CHALLENGE: Can you rewrite the data below with every "name author" changed to "authority" and nothing else altered?

INFORMATION GIVEN:
•••••
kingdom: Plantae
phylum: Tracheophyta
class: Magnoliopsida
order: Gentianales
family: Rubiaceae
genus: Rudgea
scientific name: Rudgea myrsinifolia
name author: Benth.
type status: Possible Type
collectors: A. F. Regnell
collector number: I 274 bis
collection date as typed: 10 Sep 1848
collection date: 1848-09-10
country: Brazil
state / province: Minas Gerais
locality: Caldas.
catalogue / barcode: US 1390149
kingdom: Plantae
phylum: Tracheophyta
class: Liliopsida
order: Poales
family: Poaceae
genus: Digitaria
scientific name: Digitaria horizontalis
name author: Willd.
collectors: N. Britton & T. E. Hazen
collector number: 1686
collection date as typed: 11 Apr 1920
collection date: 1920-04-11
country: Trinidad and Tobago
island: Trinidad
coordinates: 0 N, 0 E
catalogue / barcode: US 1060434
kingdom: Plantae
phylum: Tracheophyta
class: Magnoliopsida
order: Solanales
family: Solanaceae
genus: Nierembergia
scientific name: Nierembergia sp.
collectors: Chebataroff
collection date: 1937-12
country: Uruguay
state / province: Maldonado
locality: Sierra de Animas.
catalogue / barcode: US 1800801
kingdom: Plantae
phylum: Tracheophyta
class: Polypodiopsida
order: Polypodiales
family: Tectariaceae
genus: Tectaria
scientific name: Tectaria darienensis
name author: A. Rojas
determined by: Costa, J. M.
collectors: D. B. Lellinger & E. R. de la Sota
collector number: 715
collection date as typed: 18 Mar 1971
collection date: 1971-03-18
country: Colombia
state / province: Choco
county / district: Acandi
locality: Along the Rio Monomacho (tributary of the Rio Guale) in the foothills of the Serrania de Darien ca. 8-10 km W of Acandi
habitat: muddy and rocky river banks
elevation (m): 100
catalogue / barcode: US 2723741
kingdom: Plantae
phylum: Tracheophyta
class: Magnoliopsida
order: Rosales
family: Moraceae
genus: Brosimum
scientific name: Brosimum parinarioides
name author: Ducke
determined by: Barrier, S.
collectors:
•••••
THE ANSWER:
kingdom: Plantae
phylum: Tracheophyta
class: Magnoliopsida
order: Gentianales
family: Rubiaceae
genus: Rudgea
scientific name: Rudgea myrsinifolia
authority: Benth.
type status: Possible Type
collectors: A. F. Regnell
collector number: I 274 bis
collection date as typed: 10 Sep 1848
collection date: 1848-09-10
country: Brazil
state / province: Minas Gerais
locality: Caldas.
catalogue / barcode: US 1390149
kingdom: Plantae
phylum: Tracheophyta
class: Liliopsida
order: Poales
family: Poaceae
genus: Digitaria
scientific name: Digitaria horizontalis
authority: Willd.
collectors: N. Britton & T. E. Hazen
collector number: 1686
collection date as typed: 11 Apr 1920
collection date: 1920-04-11
country: Trinidad and Tobago
island: Trinidad
coordinates: 0 N, 0 E
catalogue / barcode: US 1060434
kingdom: Plantae
phylum: Tracheophyta
class: Magnoliopsida
order: Solanales
family: Solanaceae
genus: Nierembergia
scientific name: Nierembergia sp.
collectors: Chebataroff
collection date: 1937-12
country: Uruguay
state / province: Maldonado
locality: Sierra de Animas.
catalogue / barcode: US 1800801
kingdom: Plantae
phylum: Tracheophyta
class: Polypodiopsida
order: Polypodiales
family: Tectariaceae
genus: Tectaria
scientific name: Tectaria darienensis
authority: A. Rojas
determined by: Costa, J. M.
collectors: D. B. Lellinger & E. R. de la Sota
collector number: 715
collection date as typed: 18 Mar 1971
collection date: 1971-03-18
country: Colombia
state / province: Choco
county / district: Acandi
locality: Along the Rio Monomacho (tributary of the Rio Guale) in the foothills of the Serrania de Darien ca. 8-10 km W of Acandi
habitat: muddy and rocky river banks
elevation (m): 100
catalogue / barcode: US 2723741
kingdom: Plantae
phylum: Tracheophyta
class: Magnoliopsida
order: Rosales
family: Moraceae
genus: Brosimum
scientific name: Brosimum parinarioides
authority: Ducke
determined by: Barrier, S.
collectors:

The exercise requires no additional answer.